Remind your executives about email's ability to push messages directly to customers instead of hoping customers come across them somewhere. Leverage that access and trust to help you control the narrative.
Remind them of the wins your communications strategy scored during COVID in sales, policy and retaining customers.
Honesty and transparency are essential. If your company can afford to absorb tariff increases, email is a prime channel to explain that. Same thing if customers are going to see price increases or potential shortages. Explain when it could happen, why, and on which products. Ramp up your value messaging to remind them why your products are worth the extra money.
Every company that relies on tariffed products or materials will be in the same position. Your messages can help you stand out.
3. Adjust segmentation, messages, and automations to reflect shifts among customer cohorts.
A cohort analysis can identify obvious and subtle shifts among your customer groups and highlight ways to adjust your segmentation strategy. Consider these three important areas:
Manage your frequency. I mentioned above about avoiding the holiday strategy of ramping up discounts and increasing frequency across the board to all of your customer segments. That's a race to the bottom.
Review your customer cohorts and identify those that could handle higher frequency and those who are on the cusp of churning or have simply stopped responding.
Update messaging. Your first task: Revise your out-of-stock plan (messages and automations) if you anticipate empty shelves and long restocking periods. Can you collect email addresses on your website to notify customers when products return to inventory? What about your product recommendation engine? Can it quickly and accurately suggest alternatives, or do you have a customer support team a customer can contact for help?

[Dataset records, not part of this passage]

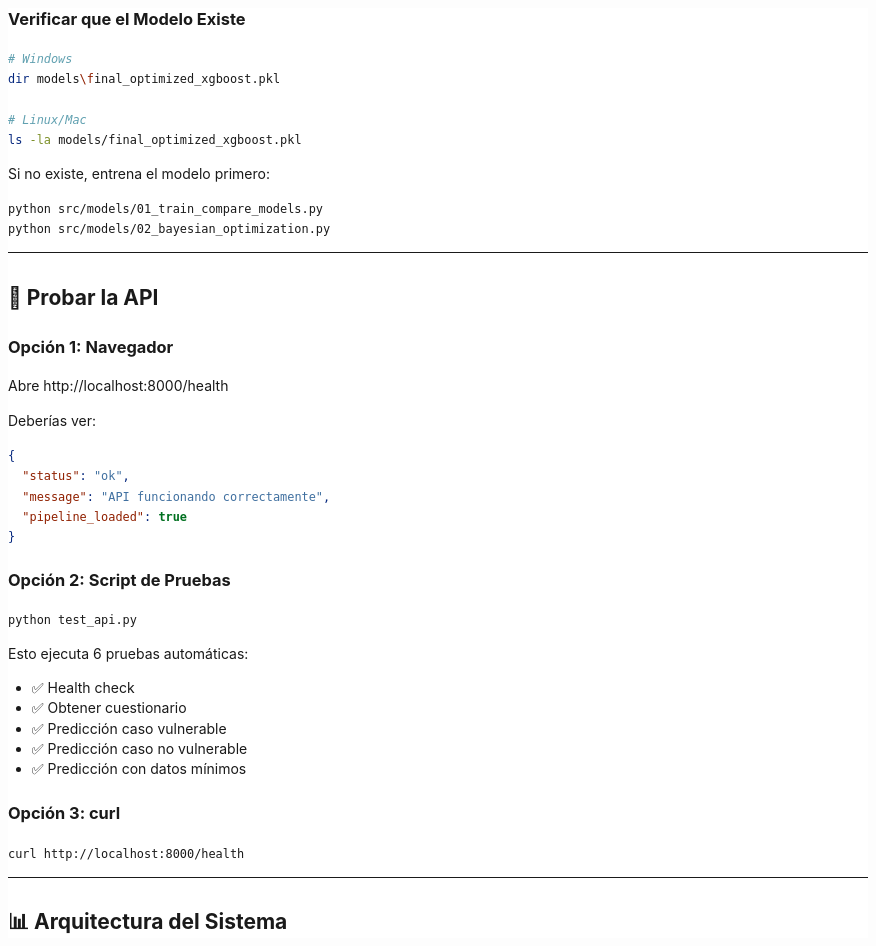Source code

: ### Verificar que el Modelo Existe

```bash
# Windows
dir models\final_optimized_xgboost.pkl

# Linux/Mac
ls -la models/final_optimized_xgboost.pkl
```

Si no existe, entrena el modelo primero:

```bash
python src/models/01_train_compare_models.py
python src/models/02_bayesian_optimization.py
```

---

## 🧪 Probar la API

### Opción 1: Navegador

Abre http://localhost:8000/health

Deberías ver:
```json
{
  "status": "ok",
  "message": "API funcionando correctamente",
  "pipeline_loaded": true
}
```

### Opción 2: Script de Pruebas

```bash
python test_api.py
```

Esto ejecuta 6 pruebas automáticas:
- ✅ Health check
- ✅ Obtener cuestionario
- ✅ Predicción caso vulnerable
- ✅ Predicción caso no vulnerable
- ✅ Predicción con datos mínimos

### Opción 3: curl

```bash
curl http://localhost:8000/health
```

---

## 📊 Arquitectura del Sistema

Also, look at shipping. Is your shipping-exception notice up to date? These unglamorous but essential messages keep your customers informed. Informed customers might not be happy about delays or interruptions, but your transparency and honesty can avoid one less aggravation in their day.
Rethink reactivation and loyalty. Customers will keep their wallets in their pockets and handbags more often as prices go up, especially on luxury or nonessential items. Consider creating a reactivation strategy for high-value customers who change their shopping or engagement patterns abruptly.
In the same vein, look at your loyalty program. It's probably based on purchases. What could you do to both reward customers and prompt them to shop? Shipping rewards, tier upgrades, and the like could bring customers back to shop your available inventory and get over the price-increase barrier.
4. Keep up with the news and connect the dots to your company's needs.
I listed this last, but you need to do this today and every day from now on. You need to know the latest status on each tariff – how much, on which products from which countries and how that will affect your company's purchasing.
Watching or reading the news and tracking developments through specialized trade blogs, email newsletters, and social media can help you pivot quickly to stay on top of sudden changes.
What to do first: Update your contingency plan
Remember your COVID contingency plan? Dust it off or dig it out from your document archive. Update it to include the issues I outlined above, whatever else is relevant to your company, and your 9- to 12-month projections for marketing.
If you don’t have one, pull a plan together now because you will need it to justify your request for a seat at the table with your execs.
We’re not at the point where we throw the plan away for 2025, but we might be close. You have time to pivot. Don’t let it slip by into full-blown panic.
It would be nice if somebody in the C-suite would think, "Hey, remember how email helped out during COVID? Let's get the team up here to do it again!"
That probably won't happen on its own. But a comprehensive contingency plan can be your lever to justify sitting with the decision-makers. Your preparation and far-sightedness will help your company in the near term and garner more respect and purpose for email in the long run.